14th March
Day 1. Uncharted Island — Eastern Shore.
The boat is gone. A wave took it in the night — dragged it from the shallows like a thief stealing something shiny. When I woke at dawn and saw the empty beach, my first feeling was not panic but a strange, reckless calm, as though my body had decided that fear was a luxury I could no longer afford.
I have made camp beneath a cluster of palms at the point where a freshwater stream meets the sand. The water is clear and cold and tastes faintly of stone. The palms provide shade, and their broad leaves, layered and overlapped, form a crude but serviceable roof. It will do. It must.
The island itself is extraordinary. I have never seen colours like these: the sea shifts from turquoise to sapphire depending on the depth, and the sand is not white but a pale, pinkish gold, scattered with shells the size of my fist. Inland, the vegetation is dense — ferns taller than a man, trees with bark as red as rust, and flowers I cannot name in shades of orange and violet that seem to glow against the green.
The sounds are constant.
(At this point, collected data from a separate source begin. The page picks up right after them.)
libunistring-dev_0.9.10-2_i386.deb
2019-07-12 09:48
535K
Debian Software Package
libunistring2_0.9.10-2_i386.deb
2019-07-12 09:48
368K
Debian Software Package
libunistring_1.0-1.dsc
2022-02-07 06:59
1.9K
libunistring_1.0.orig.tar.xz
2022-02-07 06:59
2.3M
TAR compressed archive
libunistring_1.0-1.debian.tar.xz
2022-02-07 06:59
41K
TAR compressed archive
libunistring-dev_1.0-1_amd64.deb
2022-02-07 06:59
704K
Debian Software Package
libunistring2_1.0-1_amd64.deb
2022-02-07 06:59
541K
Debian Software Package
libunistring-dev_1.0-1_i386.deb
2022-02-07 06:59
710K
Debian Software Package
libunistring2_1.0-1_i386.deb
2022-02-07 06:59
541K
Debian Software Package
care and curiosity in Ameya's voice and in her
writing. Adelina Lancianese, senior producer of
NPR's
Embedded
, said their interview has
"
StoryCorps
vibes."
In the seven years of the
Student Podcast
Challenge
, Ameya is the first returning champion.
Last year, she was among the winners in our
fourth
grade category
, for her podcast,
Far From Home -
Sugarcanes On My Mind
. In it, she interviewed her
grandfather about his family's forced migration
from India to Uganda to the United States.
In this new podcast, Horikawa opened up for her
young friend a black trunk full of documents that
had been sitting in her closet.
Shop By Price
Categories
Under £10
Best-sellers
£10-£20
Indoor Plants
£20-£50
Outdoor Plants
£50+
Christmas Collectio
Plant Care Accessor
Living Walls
Birds — dozens of species, none of which I recognise — call from the canopy in shrieks and whistles and low, bubbling notes. Insects hum. The stream chatters over stones. At sunset, I heard something larger moving through the undergrowth. I could not see it. I did not investigate.
I have taken stock of my supplies: a knife, a compass, a notebook (this one), two pencils, a lighter, a length of rope, half a bar of chocolate, and a sense of humour that is, frankly, being tested. I have enough to survive. Whether I have enough to be found is another question entirely.
Tonight the stars are astonishing. Without any other light for miles, they fill the sky from horizon to horizon — not scattered but packed, dense, blazing. I recognise Orion. The rest are strangers.
I will explore further tomorrow. For now, the fire crackles, the stream murmurs, and the island waits.